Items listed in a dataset
::::
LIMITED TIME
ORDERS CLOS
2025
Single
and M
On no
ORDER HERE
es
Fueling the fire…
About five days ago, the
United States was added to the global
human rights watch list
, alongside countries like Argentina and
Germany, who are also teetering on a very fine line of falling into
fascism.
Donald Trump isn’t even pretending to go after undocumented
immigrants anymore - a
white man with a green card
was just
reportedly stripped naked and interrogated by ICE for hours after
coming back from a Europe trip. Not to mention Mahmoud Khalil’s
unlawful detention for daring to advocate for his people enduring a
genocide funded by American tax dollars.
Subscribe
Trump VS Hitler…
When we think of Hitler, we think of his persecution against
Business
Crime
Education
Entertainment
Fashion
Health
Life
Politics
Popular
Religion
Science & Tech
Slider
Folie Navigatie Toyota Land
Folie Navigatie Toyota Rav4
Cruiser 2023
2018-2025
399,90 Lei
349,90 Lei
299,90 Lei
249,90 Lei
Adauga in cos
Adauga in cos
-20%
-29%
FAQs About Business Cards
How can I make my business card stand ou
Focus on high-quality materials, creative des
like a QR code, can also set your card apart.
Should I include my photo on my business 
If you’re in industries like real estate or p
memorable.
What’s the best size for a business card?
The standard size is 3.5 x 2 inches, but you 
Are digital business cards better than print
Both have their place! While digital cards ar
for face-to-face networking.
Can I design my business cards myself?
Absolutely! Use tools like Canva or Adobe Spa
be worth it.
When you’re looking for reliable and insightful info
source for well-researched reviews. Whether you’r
::::
What you should do:
Quote each line of the data above exactly as written.

Solution to the exercise:
LIMITED TIME
ORDERS CLOS
2025
Single
and M
On no
ORDER HERE
es
Fueling the fire…
About five days ago, the
United States was added to the global
human rights watch list
, alongside countries like Argentina and
Germany, who are also teetering on a very fine line of falling into
fascism.
Donald Trump isn’t even pretending to go after undocumented
immigrants anymore - a
white man with a green card
was just
reportedly stripped naked and interrogated by ICE for hours after
coming back from a Europe trip. Not to mention Mahmoud Khalil’s
unlawful detention for daring to advocate for his people enduring a
genocide funded by American tax dollars.
Subscribe
Trump VS Hitler…
When we think of Hitler, we think of his persecution against
Business
Crime
Education
Entertainment
Fashion
Health
Life
Politics
Popular
Religion
Science & Tech
Slider
Folie Navigatie Toyota Land
Folie Navigatie Toyota Rav4
Cruiser 2023
2018-2025
399,90 Lei
349,90 Lei
299,90 Lei
249,90 Lei
Adauga in cos
Adauga in cos
-20%
-29%
FAQs About Business Cards
How can I make my business card stand ou
Focus on high-quality materials, creative des
like a QR code, can also set your card apart.
Should I include my photo on my business 
If you’re in industries like real estate or p
memorable.
What’s the best size for a business card?
The standard size is 3.5 x 2 inches, but you 
Are digital business cards better than print
Both have their place! While digital cards ar
for face-to-face networking.
Can I design my business cards myself?
Absolutely! Use tools like Canva or Adobe Spa
be worth it.
When you’re looking for reliable and insightful info
source for well-researched reviews. Whether you’r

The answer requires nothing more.